Re-Thinking Acronyms: A Look At EPR In Canada

In October 2009, the Canadian Council of Ministers of the Environment (CCME) approved a Canada-wide Action Plan for Extended Producer Responsibility (EPR). EPR is an environmental policy approach in which a producer’s responsibility for a product is extended to the post-consumer stage of that product’s lifecycle. EPR had visibility on Day 2 of SPC Advance in Charlotte, where an invigorating panel of experts on Canadian EPR discussed the latest developments across Canada and the efforts in one Province to evolve resource recovery under EPR.

Canada is a global leader in EPR, with many of Canada’s 10 provinces and territories already on-board with an established EPR program or working to transition municipally-led programs into full EPR programs. Participating provinces distribute responsibility between industry or municipality in various ways. For example, Manitoba has had an 80/20 shared responsibility between industry and municipality, respectively, since 2010. In 2014, industry producers took on 100% responsibility for packaging and printed paper waste diversion across British Columbia.

At the conference, one of the key quotes from the panel came from Al Metauro, President & CEO of Cascades Recovery, Inc. “Doing the same things and expecting the same outcomes is insanity”, referring to waste management approaches that underperform in meeting the recovery needs of the changing waste stream. Packaging formats have drastically changed in the past 10 years, and often the new packaging formats are difficult to capture with machinery and systems designed for waste streams of the past. In British Columbia, the aim has become re-engineering the recovery system with EPR as a catalyst for progress benefiting industries, municipalities, and consumers.

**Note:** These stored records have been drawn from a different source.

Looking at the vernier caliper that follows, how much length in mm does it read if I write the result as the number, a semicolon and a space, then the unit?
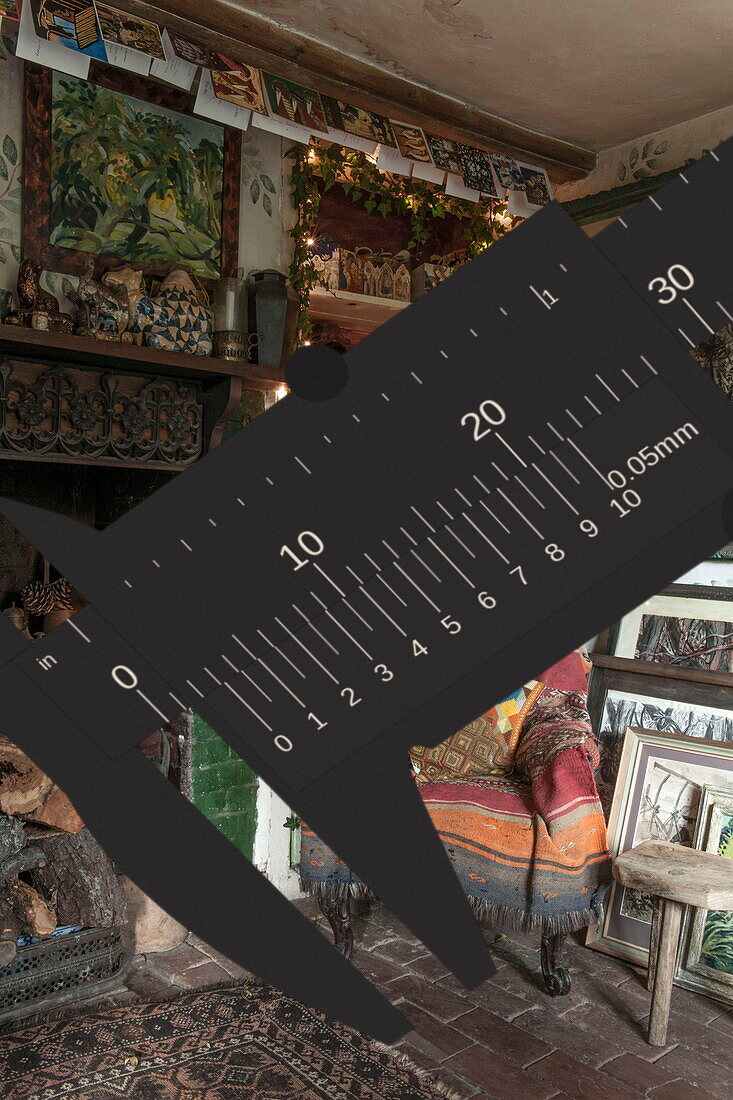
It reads 3.2; mm
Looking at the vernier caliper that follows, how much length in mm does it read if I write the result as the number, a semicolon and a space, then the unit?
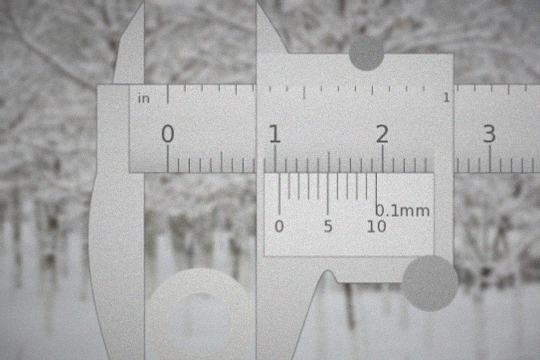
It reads 10.4; mm
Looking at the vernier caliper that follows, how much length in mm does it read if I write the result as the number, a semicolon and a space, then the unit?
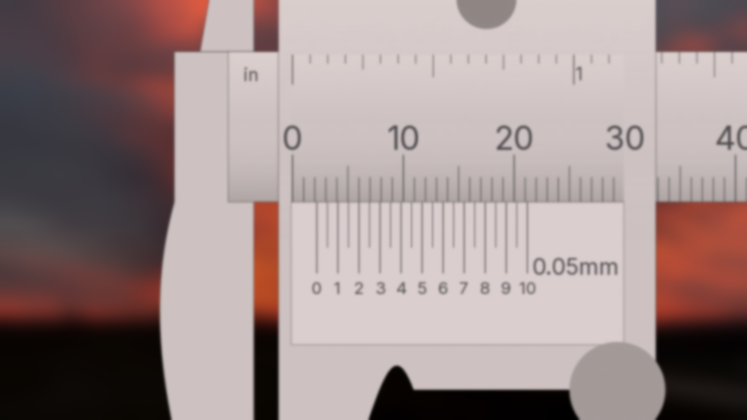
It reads 2.2; mm
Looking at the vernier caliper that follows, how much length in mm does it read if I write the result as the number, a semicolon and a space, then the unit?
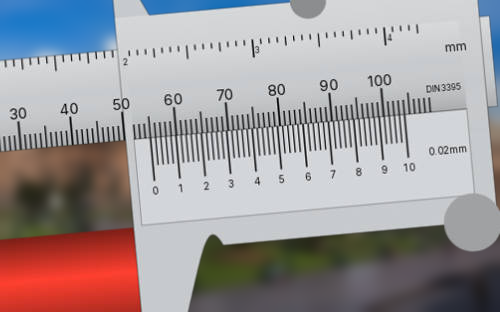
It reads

Successful EPR in British Columbia involves a key partnership between Multi-Material BC (MMBC), the non-profit organization managing the Province’s residential recycling program, and Green by Nature (GBN), the group contracted to manage the entire post-collection system for the Province. Funded entirely by industry, MMBC services 1.24 million homes and multi-family dwellings, operates over 200 recycling depots and drop-off locations, and introduces curbside recycling programs to more and more communities across British Columbia. While MMBC still faces the tough realities confronting material recoverers and recyclers across the world — such as volatile commodity markets and pressure to keep stewardship fees stable -— the transition to industry-led packaging and paper product recovery has proven successful and worthwhile in other ways. People are often uneasy of change, but MMBC has seen nearly 75% of residents stating that the new system either meets or exceeds their expectations, with many believing that it’s improved. High approval ratings and resident satisfaction are reflected in their diversion figures, with about 116,000 tonnes collected within the first 7.5 months of operation in 2014. Notably, this includes expanded polystyrene, which is widely unrecyclable in the United States.

Partnering with MMBC who collects the materials from curbside or drop-off locations, GBN re-engineers the systems and optimizes data to better inform industry partners. By tracking data on recovered materials, GBN is positioned to work with supply chain partners (such as brand owners) to understand if their products are recovered, to identify areas for improvements, and to facilitate productive conversations.

By seizing the opportunity to re-engineer and redesign recovery systems on a Province-wide scale, the collaboration between MMBC and GNB demonstrates the success and potential of EPR to not only recover more, but to transform the way we approach brand owners and packaging companies as invaluable partners rather than wrongdoers at fault. Thus far, the partnership in British Columbia is successful with an 80% diversion rate that exceeded the required Provincial recovery rate by 5% in its first year of operation.

Perhaps what we at the Sustainable Packaging Coalition need to do is expand our alphabet soup acronyms and consider EPR to mean Every Package Recycled.